Ms. Plummer suggested adding language regarding the Council’s reprogramming plan. There was a consensus to add the sentences “The Council will review its reprogramming plan to clarify the parameters of service category takedowns. The Recipient will partner with the Planning Council to adhere to new guidelines for reprogramming.”
In response to a question from Ms. Hribar, Mr. Shahi and Ms. Plummer explained that for annual subrecipient amendments, Public Health Solutions (PHS) allows up to a 25% advance to ensure cash flow for the providers. Executing a newly procured contract can take 45 days, possibly more depending on the administrative requirements. Payment after receipt of invoices can be delayed due to the need to obtain required documentation.

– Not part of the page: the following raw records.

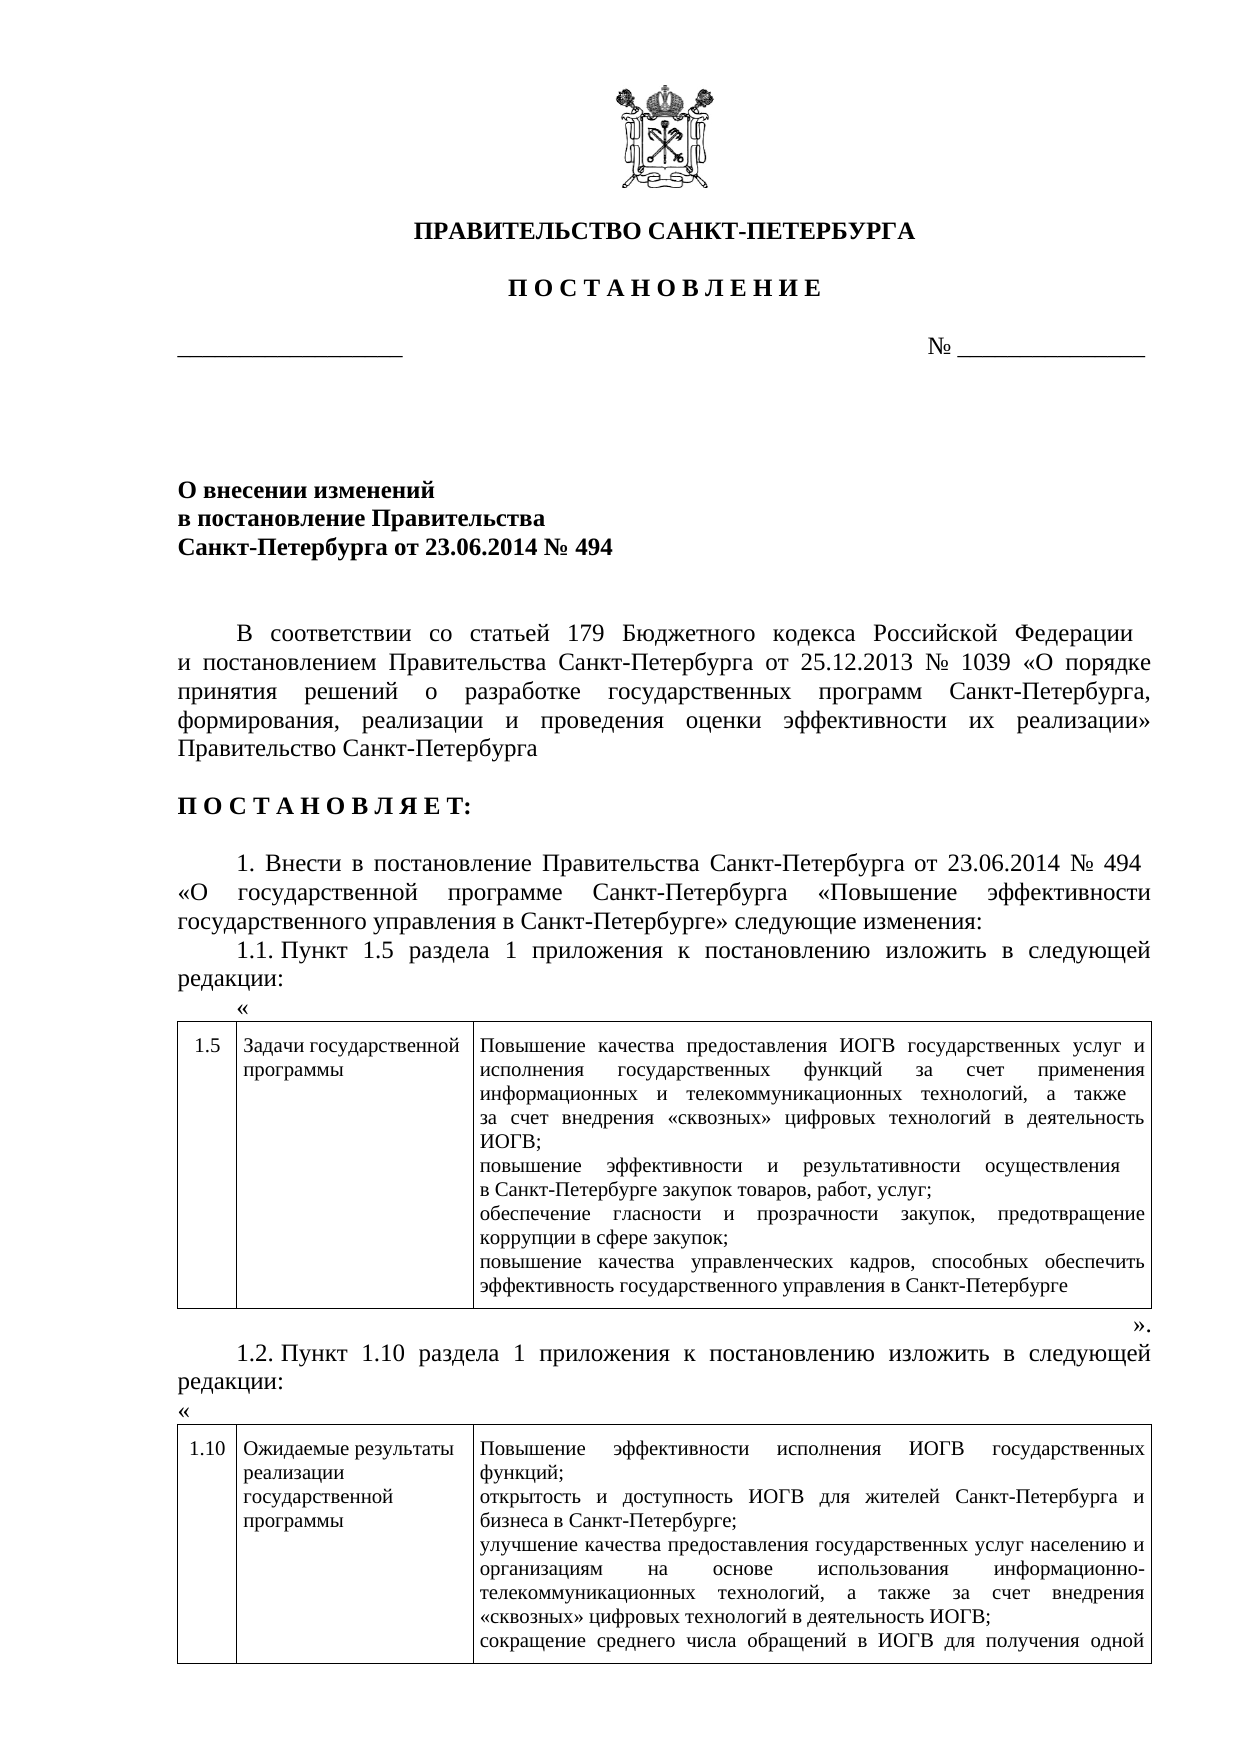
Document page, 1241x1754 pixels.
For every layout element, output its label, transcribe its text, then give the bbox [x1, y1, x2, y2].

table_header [237, 1425, 473, 1663]
text В соответствии со статьей 179 Бюджетного кодекса Российской Федерации и постановлением Правительства Санкт-Петербурга от 25.12.2013 № 1039 «О порядке принятия решений о разработке государственных программ Санкт-Петербурга, формирования, реализации и проведения оценки эффективности их реализации» Правительство Санкт-Петербурга [177, 618, 1152, 762]
list Пункт 1.5 раздела 1 приложения к постановлению изложить в следующей редакции: [177, 935, 1152, 992]
text 1. Внести в постановление Правительства Санкт-Петербурга от 23.06.2014 № 494 «О государственной программе Санкт-Петербурга «Повышение эффективности государственного управления в Санкт-Петербурге» следующие изменения: [177, 848, 1152, 935]
title ПРАВИТЕЛЬСТВО САНКТ-ПЕТЕРБУРГА [177, 216, 1152, 245]
text О внесении изменений в постановление Правительства Санкт-Петербурга от 23.06.2014 № 494 [177, 475, 1152, 561]
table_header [474, 1425, 1151, 1663]
title П О С Т А Н О В Л Е Н И Е [177, 273, 1152, 302]
table_header 1.5 [178, 1022, 236, 1308]
table_header Задачи государственной программы [237, 1022, 473, 1308]
list Пункт 1.10 раздела 1 приложения к постановлению изложить в следующей редакции: [177, 1338, 1152, 1395]
text П О С Т А Н О В Л Я Е Т: [177, 791, 1152, 820]
table_header Повышение качества предоставления ИОГВ государственных услуг и исполнения государственных функций за счет применения информационных и телекоммуникационных технологий, а также за счет внедрения «сквозных» цифровых технологий в деятельность ИОГВ; повышение эффективности и результативности осуществления в Санкт-Петербурге закупок товаров, работ, услуг; обеспечение гласности и прозрачности закупок, предотвращение коррупции в сфере закупок; повышение качества управленческих кадров, способных обеспечить эффективность государственного управления в Санкт-Петербурге [474, 1022, 1151, 1308]
list ». [236, 1309, 1152, 1338]
text __________________ № _______________ [177, 331, 1152, 360]
text « [177, 1395, 1152, 1424]
table_header 1.10 [178, 1425, 236, 1663]
list « [236, 992, 1152, 1021]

DOHMH is looking at how documentation can be streamlined to lessen the burden on providers. DOHMH is working with HRSA to review processes to ensure that funds are distributed expeditiously, and is working in conjunction with the NYS DOH to move to a web-based system to make the process more efficient.
In response to questions related to the difficulty of procuring services for Planning Council administration, Ms. Fernandez explained that all non-services must now be procured through the NYC agencies and cannot go through PHS, but that BHHS is working with the Division of Disease Control to improve the process.
Ms. Betancourt stated that when in-person meetings resume, it is critical to provide a car service for PWH who are unable to take public transportation.
A motion was made and seconded to approve the assessment of the administrative mechanism as presented with the above change. The motion was adopted 30Y-0N.
Agenda Item #8: Recognition of Retiring Members
Mr. Harriman paid tribute to five members who are completing their 2nd term and retiring from the Council: Ms. Betancourt, Ms. Chestnut, Mr. Gross, Mr. Natt and Ms. Walters. Inscribed plaques are being made to honor their service. Council members and staff thanked the retirees for the years of commendable and dedicated service on the Council.
Agenda Item #9: Public Comment, Part II
Mr. Harriman reminded the Council of the annual member recognition event on Friday, August 4th, 12:30-4pm at Riverbank State Park.
Ms. Walters reminded members to stay informed on the Medicaid 1115 waiver, which will affect service delivery. (A presentation to the Council on this topic is scheduled for the autumn.)
Mr. Harriman outlined items that will be on the Council’s agenda in the next session, including value-based payments, the emergency financial assistance service category, and updates on the implementation of the Framing Directive, Oral Health and Ambulatory Outpatient/Older PWH programs.
Mr. Harriman announced that the job posting for Director of the HIV Planning Council has been posted on nyc.gov/jobs. He expressed his confidence that the Council will be able to manage the challenges it faces, keep the focus on the community and consumers, and maintain the legacy of the Ryan White program. Council members thanked Mr. Harriman for his leadership and guidance and his focus on centering the consumer experience. There being no further business, the meeting was adjourned.